Here are some of the highlights of Bazin’s candid conversation with the press following a record year for the French hotel company.
Independent hotel initiative
Bazin admits to mistakes, but also has a tendency to want to continue to test, experiment and be as much of a disruptor as he can within the parameters of running a huge hotel company.
The June 2015 initiative to add independent hotels to AccorHotels’ own booking platform was one of those misses. Bazin said company executives were in a rush to add hotels to the plan and did not think hard enough about where those hotels should be. Bazin added he realized too late that the hotels were not in locations where guests wanted to be.
Disruption
Bazin said he awaits the next phase of disruption. Online travel agencies led to digital, which led to mobile and now has led to artificial intelligence, and the next one might be here in six months, he said.
Hotel companies had to be ready because firms such as Airbnb were always reinventing themselves, he added.
Bazin professed high admiration for Airbnb, but he said recent speculation that it might soon go public could make its executives anxious to find new revenue streams in response to many municipalities starting to put into law restrictions on the number of days hosts can rent out spaces.
And as we know, investors generally do not like uncertainty.
Bazin also said he’s certain that in China, in the not too distant future, there would be no cash transactions performed anywhere.
I would suggest without professing this to be rocket science that if that were to happen that would likely have a ripple down effect to the rest of the world.
Brand blowout
Bazin said he was happy leading AccorHotels, whose scale makes it the largest hotel company in most parts of the world but not in China or the United States.
He wondered aloud if some new brands would get the scale predicted by their executives at launch, such as Hilton’s Tru and Marriott International’s Moxy, but he didn’t criticize either brand.
Bazin also said he has met the CEOs of the world’s other large hotel companies but does not interact with them very often. With that in mind, I can say here with some certainty there is no secret Opus Dei or Bilderberg Club of hotel CEOs leaning over a huge globe dividing up the world.

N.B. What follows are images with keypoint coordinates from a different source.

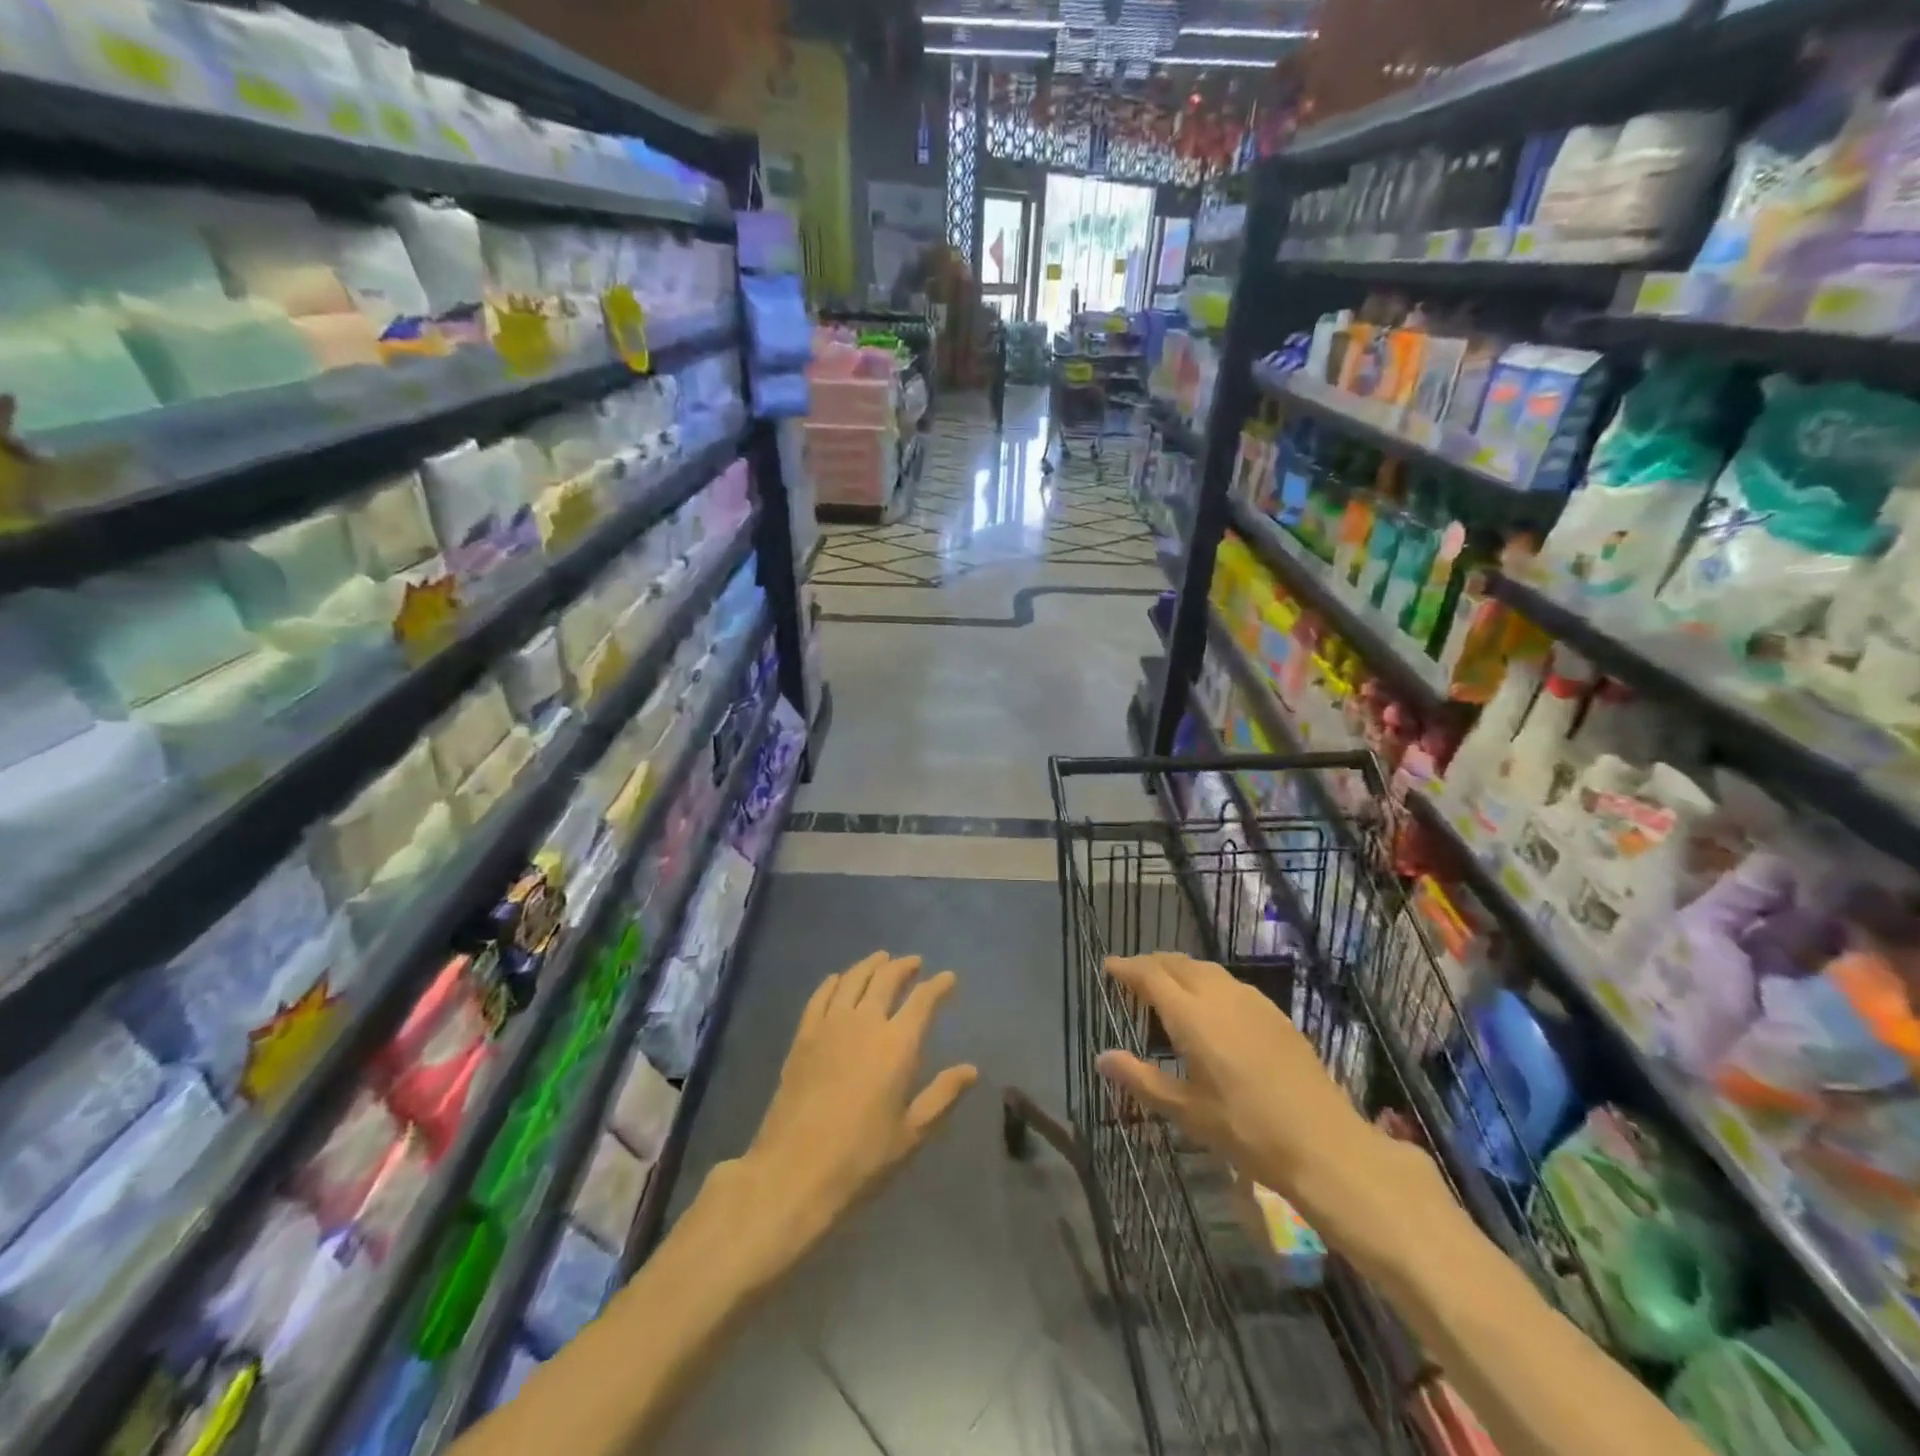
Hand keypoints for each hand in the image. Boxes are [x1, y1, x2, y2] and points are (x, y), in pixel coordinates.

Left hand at [704, 952, 977, 1277]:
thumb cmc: (861, 1158)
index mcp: (898, 1044)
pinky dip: (835, 981)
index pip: (923, 1000)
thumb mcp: (911, 1133)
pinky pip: (821, 995)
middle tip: (914, 963)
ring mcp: (830, 1025)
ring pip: (853, 978)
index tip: (948, 978)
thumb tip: (971, 1069)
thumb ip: (942, 1095)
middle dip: (904, 966)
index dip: (938, 985)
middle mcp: (865, 1022)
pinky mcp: (803, 1036)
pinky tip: (839, 979)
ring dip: (871, 964)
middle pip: (886, 978)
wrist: (793, 1171)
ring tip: (882, 959)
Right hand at [1096, 952, 1445, 1278]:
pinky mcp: (1275, 1014)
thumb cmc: (1247, 1130)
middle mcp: (1220, 997)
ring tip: (1166, 988)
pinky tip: (1210, 1007)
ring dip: (1179, 970)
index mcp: (1193, 1016)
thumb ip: (1141, 1079)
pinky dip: (1206, 982)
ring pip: (1206, 970)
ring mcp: (1252, 1002)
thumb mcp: (1187, 1112)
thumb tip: (1102, 1057)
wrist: (1325, 1144)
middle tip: (1131, 977)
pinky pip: (1230, 983)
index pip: (1150, 976)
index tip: (1107, 966)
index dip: (1126, 968)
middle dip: (1151, 964)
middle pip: (1178, 964)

No, there’s competition for guests, plain and simple.
Local services
Bazin’s latest hunch was to enable his hoteliers to launch local services for the one billion people who now live in cities and might never need a hotel room in the city they reside in.

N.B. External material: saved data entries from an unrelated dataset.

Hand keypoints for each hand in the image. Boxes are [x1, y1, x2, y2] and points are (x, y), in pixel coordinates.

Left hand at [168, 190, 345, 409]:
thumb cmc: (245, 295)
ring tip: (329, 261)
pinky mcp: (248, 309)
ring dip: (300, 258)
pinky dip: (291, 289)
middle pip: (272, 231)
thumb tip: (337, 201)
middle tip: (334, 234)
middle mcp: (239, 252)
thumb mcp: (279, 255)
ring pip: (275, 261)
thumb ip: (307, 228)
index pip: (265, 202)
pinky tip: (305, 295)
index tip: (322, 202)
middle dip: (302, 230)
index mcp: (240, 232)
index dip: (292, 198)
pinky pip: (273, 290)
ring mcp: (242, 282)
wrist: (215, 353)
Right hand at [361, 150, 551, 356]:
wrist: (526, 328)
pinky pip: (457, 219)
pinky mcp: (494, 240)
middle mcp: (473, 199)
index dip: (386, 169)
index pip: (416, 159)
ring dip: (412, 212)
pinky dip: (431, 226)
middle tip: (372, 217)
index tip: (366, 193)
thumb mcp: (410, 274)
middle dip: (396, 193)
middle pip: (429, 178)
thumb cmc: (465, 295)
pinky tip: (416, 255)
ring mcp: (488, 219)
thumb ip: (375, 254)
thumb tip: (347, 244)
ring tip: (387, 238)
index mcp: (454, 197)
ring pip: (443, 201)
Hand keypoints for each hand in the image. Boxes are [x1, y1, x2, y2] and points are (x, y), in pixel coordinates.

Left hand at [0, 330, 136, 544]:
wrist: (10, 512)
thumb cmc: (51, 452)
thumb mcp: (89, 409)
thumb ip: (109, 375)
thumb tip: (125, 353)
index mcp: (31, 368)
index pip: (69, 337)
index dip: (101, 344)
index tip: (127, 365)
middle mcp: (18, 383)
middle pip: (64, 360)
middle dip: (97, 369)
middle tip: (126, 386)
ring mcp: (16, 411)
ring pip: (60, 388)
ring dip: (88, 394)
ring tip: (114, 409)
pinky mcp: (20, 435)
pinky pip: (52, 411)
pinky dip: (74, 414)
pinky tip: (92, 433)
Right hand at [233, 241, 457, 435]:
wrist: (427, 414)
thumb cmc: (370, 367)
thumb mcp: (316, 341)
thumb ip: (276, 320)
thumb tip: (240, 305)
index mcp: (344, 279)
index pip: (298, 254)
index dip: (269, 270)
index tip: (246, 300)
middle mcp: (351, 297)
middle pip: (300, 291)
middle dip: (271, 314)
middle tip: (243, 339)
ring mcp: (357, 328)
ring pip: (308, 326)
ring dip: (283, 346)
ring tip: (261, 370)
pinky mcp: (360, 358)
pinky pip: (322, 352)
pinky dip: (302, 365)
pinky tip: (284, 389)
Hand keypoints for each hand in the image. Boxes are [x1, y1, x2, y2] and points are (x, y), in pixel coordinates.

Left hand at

The idea came from an anecdote, he said. A distant friend called him to say that he had a father who had come to the city for medical treatment, but that the friend suddenly needed to attend a mandatory meeting.
His dilemma was that he could not leave his father, who would be there for several more hours before his train home. Could Bazin do something?
After some thought and a phone call, Bazin offered to help. The AccorHotels property close to where the friend lived would look after the father, put him in a comfy chair with a TV and refreshment, have someone at the hotel keep an eye on him, accompany the father to the train station and send a text to the son when the father was safely aboard.
This made Bazin wonder what services could be provided and monetized, and how well his hoteliers truly knew their neighborhoods. What was the name of the local butcher or shoe-mender?* Did his hoteliers know, and if not, why not? Had they invited these community members to the hotel for a glass of wine? If not, they should do so.
I very much like the idea for our world of hotels being the centers of their communities, not exclusive strongholds, although the church-versus-public house controversy as to which one of them is the center of British life is one that has raged for hundreds of years.
Analyst angst
During the full-year results, Bazin fired back at analysts who scorned some of AccorHotels’ initiatives, most notably the purchase of FRHI Holdings first announced in December 2015.
“What did we hear from each of you (analysts)? … ‘It’s crazy; you’ve gone off the rails; it’s private equity; what’s this business of buying at the worst time brands at 20 times the multiple? You don’t know what you’re doing. Accor’s not credible in luxury. … You will lose 30% of your management contracts; your hotel managers will leave in droves; and you’ve probably negotiated poorly with our owner friends of the day. … You shouldn’t give stock.’”
I asked Bazin about this. Firstly, he was pleasantly surprised I had listened to the presentation, which I replied sort of constitutes the very idea of my role as a reporter covering the hotel industry.
“I did not prepare that, but sometimes the amount of negativity is very aggressive,” Bazin said. “I just wanted them to see that we came through on our promises and that their comments have no validity.”
*During the conversation about local services, butchers and shoe-menders, Bazin asked what the correct noun was for those who fixed shoes and boots. “Cobblers” I said, which also happens to be English slang for statements that are deemed to be rubbish or lacking in truth or substance. The French attendees at dinner I think were delighted and amused by this “mot anglais” and repeated it again in the hope of remembering it. Expect it to be used when analysts give Bazin some grief in the future.